WTI Crude $10 above support — next stop $33?

March 17, 2015 9:37 AM (UTC+8)

 

oilsupport
Long Term WTI Crude Support at $33 a Barrel

There’s about $10 of air pocket between the present WTI crude price of $43.36 and the next long-term support level. For several reasons oil could plunge below the 2008 lows during the next several weeks. Longer-dated futures are more vulnerable than short-dated.

First, storage capacity is nearly exhausted. With 12-month WTI futures trading at $11.40 above spot, storing physical crude for future delivery has been a favorite hedge fund trade. Oil inventories in the US now stand at 448 million barrels, up 21% from last year; theoretical storage capacity is about 600 million barrels, but that’s never been tested. Storing oil on VLCC’s isn’t an economical option (the cost of storage is over $1 per barrel per month, more than the price differential between spot and futures in the present cotango).

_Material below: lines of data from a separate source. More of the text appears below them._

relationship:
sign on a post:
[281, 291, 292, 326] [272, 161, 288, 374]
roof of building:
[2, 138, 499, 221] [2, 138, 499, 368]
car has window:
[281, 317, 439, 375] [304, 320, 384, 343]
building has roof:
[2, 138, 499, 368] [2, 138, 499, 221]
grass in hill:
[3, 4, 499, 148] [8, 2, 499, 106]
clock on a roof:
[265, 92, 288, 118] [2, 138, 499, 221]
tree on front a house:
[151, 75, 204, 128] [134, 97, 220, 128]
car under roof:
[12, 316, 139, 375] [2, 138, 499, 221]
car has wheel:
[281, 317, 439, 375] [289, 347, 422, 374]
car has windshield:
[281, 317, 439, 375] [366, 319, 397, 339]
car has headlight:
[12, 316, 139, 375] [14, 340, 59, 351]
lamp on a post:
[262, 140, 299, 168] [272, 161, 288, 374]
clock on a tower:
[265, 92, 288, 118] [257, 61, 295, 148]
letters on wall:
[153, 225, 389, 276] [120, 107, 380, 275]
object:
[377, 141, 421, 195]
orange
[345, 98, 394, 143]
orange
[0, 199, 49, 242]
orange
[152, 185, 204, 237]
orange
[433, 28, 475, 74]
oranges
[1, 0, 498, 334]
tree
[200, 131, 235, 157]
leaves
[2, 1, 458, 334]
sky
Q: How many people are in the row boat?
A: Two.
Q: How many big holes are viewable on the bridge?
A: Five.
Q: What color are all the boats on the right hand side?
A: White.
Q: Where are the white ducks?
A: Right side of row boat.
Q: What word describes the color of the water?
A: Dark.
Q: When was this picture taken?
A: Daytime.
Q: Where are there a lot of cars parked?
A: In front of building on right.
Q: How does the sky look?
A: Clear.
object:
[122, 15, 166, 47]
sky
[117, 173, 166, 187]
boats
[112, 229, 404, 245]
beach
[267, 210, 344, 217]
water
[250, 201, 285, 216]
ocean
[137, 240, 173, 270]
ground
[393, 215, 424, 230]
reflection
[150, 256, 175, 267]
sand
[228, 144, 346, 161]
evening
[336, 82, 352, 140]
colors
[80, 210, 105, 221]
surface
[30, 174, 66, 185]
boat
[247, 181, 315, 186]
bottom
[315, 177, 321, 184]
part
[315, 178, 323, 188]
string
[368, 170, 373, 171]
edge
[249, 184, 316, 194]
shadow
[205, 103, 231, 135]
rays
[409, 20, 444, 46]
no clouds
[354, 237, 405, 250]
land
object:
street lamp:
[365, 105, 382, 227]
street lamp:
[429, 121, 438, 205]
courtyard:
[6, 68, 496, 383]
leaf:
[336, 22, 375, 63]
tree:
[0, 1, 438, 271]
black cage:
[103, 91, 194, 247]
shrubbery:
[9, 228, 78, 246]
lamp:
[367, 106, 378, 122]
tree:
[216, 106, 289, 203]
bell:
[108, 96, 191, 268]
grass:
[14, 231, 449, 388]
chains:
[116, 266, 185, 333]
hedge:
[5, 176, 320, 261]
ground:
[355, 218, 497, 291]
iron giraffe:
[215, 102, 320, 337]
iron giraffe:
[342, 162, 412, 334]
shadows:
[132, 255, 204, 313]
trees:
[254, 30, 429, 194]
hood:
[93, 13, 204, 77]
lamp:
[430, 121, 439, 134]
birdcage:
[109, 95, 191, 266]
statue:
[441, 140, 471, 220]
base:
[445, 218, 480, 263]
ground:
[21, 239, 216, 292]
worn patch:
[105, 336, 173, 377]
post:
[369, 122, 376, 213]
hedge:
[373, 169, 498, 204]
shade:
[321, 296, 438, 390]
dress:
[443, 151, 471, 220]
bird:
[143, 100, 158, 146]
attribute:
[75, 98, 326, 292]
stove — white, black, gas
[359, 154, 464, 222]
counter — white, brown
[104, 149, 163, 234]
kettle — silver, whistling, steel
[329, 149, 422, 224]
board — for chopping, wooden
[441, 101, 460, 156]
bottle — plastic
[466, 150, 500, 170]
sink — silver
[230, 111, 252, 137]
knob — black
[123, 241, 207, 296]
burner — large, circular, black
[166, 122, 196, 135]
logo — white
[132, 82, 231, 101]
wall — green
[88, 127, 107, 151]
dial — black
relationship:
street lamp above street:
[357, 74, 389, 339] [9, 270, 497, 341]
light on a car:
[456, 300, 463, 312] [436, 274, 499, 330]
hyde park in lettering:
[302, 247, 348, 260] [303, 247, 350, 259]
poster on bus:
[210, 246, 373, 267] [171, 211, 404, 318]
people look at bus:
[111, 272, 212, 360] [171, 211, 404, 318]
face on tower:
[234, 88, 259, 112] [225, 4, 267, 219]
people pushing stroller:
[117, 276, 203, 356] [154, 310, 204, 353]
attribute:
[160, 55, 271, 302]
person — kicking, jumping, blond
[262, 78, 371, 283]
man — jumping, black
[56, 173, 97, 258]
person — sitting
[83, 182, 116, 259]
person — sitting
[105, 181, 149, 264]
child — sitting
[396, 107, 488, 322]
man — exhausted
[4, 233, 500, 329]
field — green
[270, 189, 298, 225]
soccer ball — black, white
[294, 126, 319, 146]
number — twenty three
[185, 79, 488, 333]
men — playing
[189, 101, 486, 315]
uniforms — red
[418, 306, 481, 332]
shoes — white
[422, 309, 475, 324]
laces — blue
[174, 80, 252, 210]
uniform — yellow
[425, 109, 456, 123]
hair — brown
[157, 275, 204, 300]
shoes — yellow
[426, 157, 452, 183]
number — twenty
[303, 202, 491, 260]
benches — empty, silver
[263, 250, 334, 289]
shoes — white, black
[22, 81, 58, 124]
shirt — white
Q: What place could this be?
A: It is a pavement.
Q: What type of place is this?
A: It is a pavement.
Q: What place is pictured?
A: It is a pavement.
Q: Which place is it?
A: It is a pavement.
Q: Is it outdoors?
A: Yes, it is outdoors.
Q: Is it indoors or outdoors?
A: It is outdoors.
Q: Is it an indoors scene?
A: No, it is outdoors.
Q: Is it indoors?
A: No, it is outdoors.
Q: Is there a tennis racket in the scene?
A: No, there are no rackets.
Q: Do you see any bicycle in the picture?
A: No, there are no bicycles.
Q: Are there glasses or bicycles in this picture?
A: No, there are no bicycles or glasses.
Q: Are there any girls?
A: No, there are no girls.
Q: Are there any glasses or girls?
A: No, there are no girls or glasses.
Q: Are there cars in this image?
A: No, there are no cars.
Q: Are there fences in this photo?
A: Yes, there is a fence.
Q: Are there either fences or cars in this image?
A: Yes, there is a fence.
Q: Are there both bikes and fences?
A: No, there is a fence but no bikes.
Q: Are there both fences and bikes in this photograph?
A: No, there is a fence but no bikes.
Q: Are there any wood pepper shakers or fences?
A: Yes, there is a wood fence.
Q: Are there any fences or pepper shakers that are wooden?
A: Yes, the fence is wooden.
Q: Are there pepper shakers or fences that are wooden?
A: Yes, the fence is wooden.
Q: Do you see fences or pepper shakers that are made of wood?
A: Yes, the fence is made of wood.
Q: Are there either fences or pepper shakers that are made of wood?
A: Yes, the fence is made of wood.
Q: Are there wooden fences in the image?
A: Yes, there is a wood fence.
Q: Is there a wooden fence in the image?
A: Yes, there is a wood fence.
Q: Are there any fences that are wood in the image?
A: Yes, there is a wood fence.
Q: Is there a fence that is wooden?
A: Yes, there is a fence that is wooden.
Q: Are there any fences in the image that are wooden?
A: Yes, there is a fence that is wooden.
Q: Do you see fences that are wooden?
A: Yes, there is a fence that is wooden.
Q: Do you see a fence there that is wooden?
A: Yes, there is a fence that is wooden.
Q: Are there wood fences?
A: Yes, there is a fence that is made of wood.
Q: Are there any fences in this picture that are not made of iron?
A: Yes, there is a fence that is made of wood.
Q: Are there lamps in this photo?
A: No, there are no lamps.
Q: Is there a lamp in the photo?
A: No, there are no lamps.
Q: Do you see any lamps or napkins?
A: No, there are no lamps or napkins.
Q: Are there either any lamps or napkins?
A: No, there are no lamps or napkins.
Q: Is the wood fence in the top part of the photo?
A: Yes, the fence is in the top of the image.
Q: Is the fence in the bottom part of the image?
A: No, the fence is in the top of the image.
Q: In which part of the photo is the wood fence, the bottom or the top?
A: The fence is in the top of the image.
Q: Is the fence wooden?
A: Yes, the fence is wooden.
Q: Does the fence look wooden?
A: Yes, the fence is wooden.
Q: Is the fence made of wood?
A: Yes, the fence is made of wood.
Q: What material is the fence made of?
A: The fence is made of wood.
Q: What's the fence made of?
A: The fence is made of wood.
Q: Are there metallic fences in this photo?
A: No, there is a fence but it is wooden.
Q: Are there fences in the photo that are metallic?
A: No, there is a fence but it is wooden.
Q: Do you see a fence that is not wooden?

Second, Saudi Arabia–the prime mover in the oil price collapse of the past six months–has all the more reason to keep downward pressure on the oil price with an international deal looming to lift sanctions on Iran. The Saudis don’t have a lot of friends these days. It’s clear that the Obama administration is comfortable giving Iran the upper hand in the Persian Gulf. The February Threat Assessment Report of the US Director of National Intelligence, James Clapper, amounts to an endorsement of Iran’s benevolent intentions in the region. The absence of language about Iran’s support for terrorism attracted a lot of attention in the press, but the most significant sentence in the report accentuates the positive where Iran is concerned: “Despite Iran’s intentions to dampen sectarianism, build responsive partners, and deescalate tensions with Saudi Arabia, Iranian leaders—particularly within the security services—are pursuing policies with negative secondary consequences for regional stability and potentially for Iran. Iran’s actions to protect and empower Shia communities are fueling growing fears and sectarian responses.” Only indirectly does Iran threaten regional stability, according to the Director of National Intelligence. That’s news to the Saudis, who are likely to keep downward pressure on oil in order to damage Iran.